"""

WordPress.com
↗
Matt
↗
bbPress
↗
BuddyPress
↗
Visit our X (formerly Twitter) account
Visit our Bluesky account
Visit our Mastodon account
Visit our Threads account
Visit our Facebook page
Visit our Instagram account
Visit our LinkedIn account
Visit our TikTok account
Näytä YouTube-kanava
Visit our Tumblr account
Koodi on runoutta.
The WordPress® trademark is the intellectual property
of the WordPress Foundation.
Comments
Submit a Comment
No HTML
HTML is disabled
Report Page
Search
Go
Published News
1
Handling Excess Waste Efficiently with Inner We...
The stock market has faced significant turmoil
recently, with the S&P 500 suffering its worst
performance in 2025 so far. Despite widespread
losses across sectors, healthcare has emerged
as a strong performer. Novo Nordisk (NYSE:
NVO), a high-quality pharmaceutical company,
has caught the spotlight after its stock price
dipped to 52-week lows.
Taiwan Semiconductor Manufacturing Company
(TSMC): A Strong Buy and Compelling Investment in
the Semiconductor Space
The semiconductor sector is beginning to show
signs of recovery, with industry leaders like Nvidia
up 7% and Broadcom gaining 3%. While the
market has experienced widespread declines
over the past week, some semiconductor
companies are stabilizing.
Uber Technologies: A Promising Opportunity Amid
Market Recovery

"""

- **TASK**:
Reproduce the material above with every "Visit our" swapped for "Follow our", keeping everything else unchanged.

- **TASK OUTPUT**:
WordPress.com
↗
Matt
↗
bbPress
↗
BuddyPress
↗
Follow our X (formerly Twitter) account
Follow our Bluesky account
Follow our Mastodon account
Follow our Threads account
Follow our Facebook page
Follow our Instagram account
Follow our LinkedIn account
Follow our TikTok account
Näytä YouTube-kanava
Follow our Tumblr account
Koodi on runoutta.
The WordPress® trademark is the intellectual property
of the WordPress Foundation.
Comments
Submit a Comment
No HTML
HTML is disabled
Report Page
Search
Go
Published News
1
Handling Excess Waste Efficiently with Inner We...
The stock market has faced significant turmoil
recently, with the S&P 500 suffering its worst
performance in 2025 so far. Despite widespread
losses across sectors, healthcare has emerged
as a strong performer. Novo Nordisk (NYSE:
NVO), a high-quality pharmaceutical company,
has caught the spotlight after its stock price
dipped to 52-week lows.
Taiwan Semiconductor Manufacturing Company
(TSMC): A Strong Buy and Compelling Investment in
the Semiconductor Space
The semiconductor sector is beginning to show
signs of recovery, with industry leaders like Nvidia
up 7% and Broadcom gaining 3%. While the
market has experienced widespread declines
over the past week, some semiconductor
companies are stabilizing.
Uber Technologies: A Promising Opportunity Amid
Market Recovery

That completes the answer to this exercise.